◆ Task directions: Using the data below, show every line where the word "penting" occurs.

___ Material to process

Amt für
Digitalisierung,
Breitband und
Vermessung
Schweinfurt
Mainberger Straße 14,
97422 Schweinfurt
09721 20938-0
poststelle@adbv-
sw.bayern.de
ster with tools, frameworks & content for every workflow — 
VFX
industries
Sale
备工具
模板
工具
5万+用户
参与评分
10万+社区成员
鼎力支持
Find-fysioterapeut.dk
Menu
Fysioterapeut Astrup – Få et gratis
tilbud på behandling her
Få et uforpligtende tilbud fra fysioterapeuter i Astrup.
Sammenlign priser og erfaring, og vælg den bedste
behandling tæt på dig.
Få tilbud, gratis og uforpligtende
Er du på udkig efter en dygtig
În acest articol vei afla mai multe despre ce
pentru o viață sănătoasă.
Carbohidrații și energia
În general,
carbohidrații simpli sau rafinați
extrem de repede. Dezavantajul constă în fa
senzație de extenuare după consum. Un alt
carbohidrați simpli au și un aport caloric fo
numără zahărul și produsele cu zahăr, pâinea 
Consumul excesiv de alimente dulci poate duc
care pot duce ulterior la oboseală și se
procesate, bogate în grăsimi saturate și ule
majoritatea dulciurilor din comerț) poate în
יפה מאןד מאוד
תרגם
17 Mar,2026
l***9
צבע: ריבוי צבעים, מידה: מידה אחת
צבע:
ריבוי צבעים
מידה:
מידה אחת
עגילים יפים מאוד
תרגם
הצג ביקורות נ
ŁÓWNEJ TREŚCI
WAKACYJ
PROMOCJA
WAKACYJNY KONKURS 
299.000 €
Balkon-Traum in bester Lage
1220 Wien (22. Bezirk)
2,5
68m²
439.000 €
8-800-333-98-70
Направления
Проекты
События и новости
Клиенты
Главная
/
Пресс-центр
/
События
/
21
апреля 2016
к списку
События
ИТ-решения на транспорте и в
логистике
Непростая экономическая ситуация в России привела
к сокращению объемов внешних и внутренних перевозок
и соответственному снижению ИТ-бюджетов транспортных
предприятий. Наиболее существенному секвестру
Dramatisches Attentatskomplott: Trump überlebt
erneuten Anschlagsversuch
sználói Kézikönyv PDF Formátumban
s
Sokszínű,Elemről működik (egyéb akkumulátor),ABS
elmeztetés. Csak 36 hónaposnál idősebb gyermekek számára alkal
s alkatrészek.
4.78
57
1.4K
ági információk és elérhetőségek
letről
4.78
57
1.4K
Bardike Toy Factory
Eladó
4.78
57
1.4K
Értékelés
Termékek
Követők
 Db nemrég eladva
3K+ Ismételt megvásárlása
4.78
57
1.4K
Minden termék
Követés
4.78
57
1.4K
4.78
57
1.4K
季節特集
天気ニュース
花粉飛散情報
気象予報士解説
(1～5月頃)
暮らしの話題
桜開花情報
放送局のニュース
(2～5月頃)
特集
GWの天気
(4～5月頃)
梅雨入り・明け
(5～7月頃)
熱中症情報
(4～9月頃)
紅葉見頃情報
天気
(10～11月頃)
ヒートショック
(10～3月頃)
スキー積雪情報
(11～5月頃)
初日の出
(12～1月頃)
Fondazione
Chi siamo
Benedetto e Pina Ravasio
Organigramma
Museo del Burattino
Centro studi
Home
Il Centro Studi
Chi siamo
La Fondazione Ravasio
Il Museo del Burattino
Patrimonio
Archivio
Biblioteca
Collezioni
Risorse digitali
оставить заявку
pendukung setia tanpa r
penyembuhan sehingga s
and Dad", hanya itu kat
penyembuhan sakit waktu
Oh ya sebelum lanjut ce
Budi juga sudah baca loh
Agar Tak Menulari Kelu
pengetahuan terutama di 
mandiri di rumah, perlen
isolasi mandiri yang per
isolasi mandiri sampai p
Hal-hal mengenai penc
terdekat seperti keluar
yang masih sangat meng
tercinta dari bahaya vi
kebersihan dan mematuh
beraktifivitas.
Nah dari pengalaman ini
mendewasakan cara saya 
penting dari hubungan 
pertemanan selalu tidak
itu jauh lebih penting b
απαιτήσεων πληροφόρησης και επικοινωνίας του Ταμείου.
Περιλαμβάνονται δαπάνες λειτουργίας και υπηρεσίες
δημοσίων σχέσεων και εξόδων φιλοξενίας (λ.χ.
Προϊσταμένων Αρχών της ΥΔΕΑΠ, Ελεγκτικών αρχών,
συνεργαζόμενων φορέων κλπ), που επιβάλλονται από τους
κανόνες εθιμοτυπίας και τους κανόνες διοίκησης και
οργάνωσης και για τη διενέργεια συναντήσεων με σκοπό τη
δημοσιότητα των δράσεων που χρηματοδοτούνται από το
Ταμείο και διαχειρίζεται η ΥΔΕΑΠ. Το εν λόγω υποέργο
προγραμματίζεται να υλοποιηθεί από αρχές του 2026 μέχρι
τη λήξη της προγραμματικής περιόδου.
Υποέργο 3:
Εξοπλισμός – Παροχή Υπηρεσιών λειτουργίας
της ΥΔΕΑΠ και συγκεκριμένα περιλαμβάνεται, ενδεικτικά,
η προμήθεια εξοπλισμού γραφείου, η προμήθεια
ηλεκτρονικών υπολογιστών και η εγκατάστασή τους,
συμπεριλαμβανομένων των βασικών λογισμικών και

______

◆ Response below:
penting dari hubungan 
itu jauh lebih penting b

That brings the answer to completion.